Entre détermination et lassitude chez les associations de victimes

Samedi 21 septembre, Toulouse commémorera le 12e anniversaire de l’explosion de l’usine AZF, route d’Espagne. A cette date, une association de victimes fermera ses portes, tandis que d’autres poursuivent le combat en cassation. Le point sur un engagement qui dure depuis 12 ans.

Le Comité de défense des victimes d’AZF a annoncé la fin de son activité après la commémoration de la catastrophe. Les 12 ans de procédure et de rebondissements ont été intenses, et l’association estime aujourd’hui que son rôle auprès des victimes est terminé. Y’aurait-il comme un épuisement parmi les collectifs de défense des victimes ? « Il y a une lassitude, vu la lenteur de la justice et les décisions qu’elle prend. Il y’a même une certaine aigreur, mais ce n’est pas suffisant pour nous décourager », clame Jacques Mignard, président de l’association « Mémoire et Solidarité », qui compte aujourd’hui encore « 400 adhérents », selon ses dires. L’association, qui s’est pourvue en cassation, remet en cause la théorie officielle, retenue par la Cour d’appel de Toulouse (explosion spontanée, due à la rencontre de deux produits chimiques incompatibles, ndlr) : « Une insulte à la science ! », s’indigne-t-il. Leur avocat, Me Waquet, a rédigé un mémoire, dans le cadre du pourvoi, qui remet en cause le travail de la Cour d’appel : « Nous avons demandé des compléments d’information qui nous ont été refusés. Nos questions sont restées sans réponse », regrette Jacques Mignard. Une seule priorité demeure toujours pour cette association : « Savoir ce qu’il s’est passé le 21 septembre 2001. »

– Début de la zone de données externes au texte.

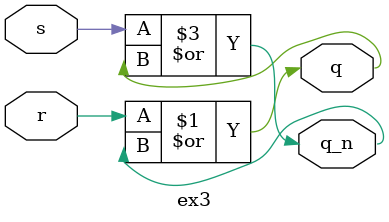
<source format=v>
module ex3
(
	input	s,
	input	r,
	output q,
	output q_n
);
	assign q = -(r | q_n);
	assign q_n = -(s | q);
endmodule


</source>
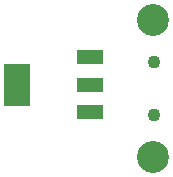
<source format=gtp>
G04 MADE WITH FRITZING*
G04 WWW.FRITZING.ORG*
G04 DOUBLE SIDED*
G04 HOLES PLATED*
G04 CONTOUR ON CENTER OF CONTOUR VECTOR*
%ASAXBY*%
%FSLAX23Y23*%
%MOIN*%
%OFA0B0*%
%SFA1.0B1.0*%
%ADD10C,0.106614*%
%ADD11C,0.043307*%
%ADD12R,0.088000X0.048000*%
%ADD13R,0.086614X0.141732*%
%ADD14R,0.001000X0.001000*%
%LNPASTEMASK1*%
G90*
G70*
G54D10*
X1130Y74D03*
X1130Y531D03*
G54D11*
X1134Y391D03*
X1134Y214D03*
G54D10*
X1130Y74D03*
X1130Y531D03*
G54D11*
X1134Y391D03*
X1134Y214D03*
G54D10*
X1130Y74D03*
X1130Y531D03*
G54D11*
X1134Y391D03*
X1134Y214D03*
G54D12*
X921Y223D03*
X921Y314D03*
X921Y405D03*
G54D13*
X677Y314D03*
G54D14*
D02*
G04 End of PasteMask1*
M02*
</source>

Parmi les autres associations de victimes, seulement deux d’entre elles ont répondu au pourvoi en cassation formé par Total, car les avocats de la défense ont déposé leur recours en juillet, soit pendant les vacances. Ce que dénonce Jean-François Grelier, président de l’association des sinistrés du 21 septembre, dans un communiqué : « Les parties civiles ont reçu en recommandé le mémoire de Total (…) avec un petit mot les informant qu’elles avaient un mois pour répondre par l’intermédiaire d’un avocat auprès de la cour de cassation. Que ce délai coure du 15 juillet au 15 août où la France est arrêtée n’est certainement pas le fruit du hasard. » Malgré tout, l’association y a répondu dans les temps. Tout comme « Famille endeuillées », « toujours dans l’action » elle aussi, même si à l’instant présent, elle préfère respecter « le temps du recueillement », selon les termes de son président Gérard Ratier.

Un mémorial de l’usine

Les travaux pour la construction d’un mémorial de l’usine débutent lundi 23 septembre. Il s’agira de reconstruire les deux postes de garde de l’usine afin de reformer « la porte d’entrée qu’ont connu les toulousains pendant 80 ans », indique Jacques Mignard. Un des postes sera d’ailleurs consacré au local de l’association Mémoire et Solidarité.